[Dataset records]
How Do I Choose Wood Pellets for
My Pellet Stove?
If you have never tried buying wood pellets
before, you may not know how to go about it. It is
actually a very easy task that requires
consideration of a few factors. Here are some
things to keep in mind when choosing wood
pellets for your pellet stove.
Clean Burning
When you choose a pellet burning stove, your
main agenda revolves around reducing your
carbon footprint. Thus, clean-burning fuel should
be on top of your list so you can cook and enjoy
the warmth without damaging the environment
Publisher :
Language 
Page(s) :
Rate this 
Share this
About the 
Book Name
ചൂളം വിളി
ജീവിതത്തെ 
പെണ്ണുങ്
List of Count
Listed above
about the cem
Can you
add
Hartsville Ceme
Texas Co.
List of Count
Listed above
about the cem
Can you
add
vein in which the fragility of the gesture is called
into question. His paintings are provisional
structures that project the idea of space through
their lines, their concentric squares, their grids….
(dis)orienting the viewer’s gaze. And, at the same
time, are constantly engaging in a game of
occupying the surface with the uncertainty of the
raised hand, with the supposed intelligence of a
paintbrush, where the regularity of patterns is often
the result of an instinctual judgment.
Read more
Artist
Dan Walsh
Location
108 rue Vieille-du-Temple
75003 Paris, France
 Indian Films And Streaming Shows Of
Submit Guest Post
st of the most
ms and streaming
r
--
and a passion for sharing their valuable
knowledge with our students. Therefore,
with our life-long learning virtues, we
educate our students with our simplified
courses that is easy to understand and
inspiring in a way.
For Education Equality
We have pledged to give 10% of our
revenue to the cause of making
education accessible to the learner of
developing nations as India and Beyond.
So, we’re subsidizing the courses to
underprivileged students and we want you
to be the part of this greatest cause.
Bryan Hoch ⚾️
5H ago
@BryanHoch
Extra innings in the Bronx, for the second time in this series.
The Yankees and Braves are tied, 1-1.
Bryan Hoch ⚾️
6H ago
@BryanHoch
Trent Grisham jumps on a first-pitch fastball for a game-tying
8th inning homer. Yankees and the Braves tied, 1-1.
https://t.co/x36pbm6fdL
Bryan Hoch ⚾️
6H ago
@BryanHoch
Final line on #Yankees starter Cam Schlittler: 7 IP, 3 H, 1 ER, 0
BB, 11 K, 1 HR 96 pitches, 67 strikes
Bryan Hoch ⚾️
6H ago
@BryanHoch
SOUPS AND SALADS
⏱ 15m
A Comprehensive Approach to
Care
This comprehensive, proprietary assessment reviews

** What is expected **
Your answer must consist solely of the lines above between the line holding "A Comprehensive Approach to" and the line holding "This comprehensive, proprietary", inclusive, copied exactly.

** Task response **
A Comprehensive Approach to
Care
This comprehensive, proprietary assessment reviews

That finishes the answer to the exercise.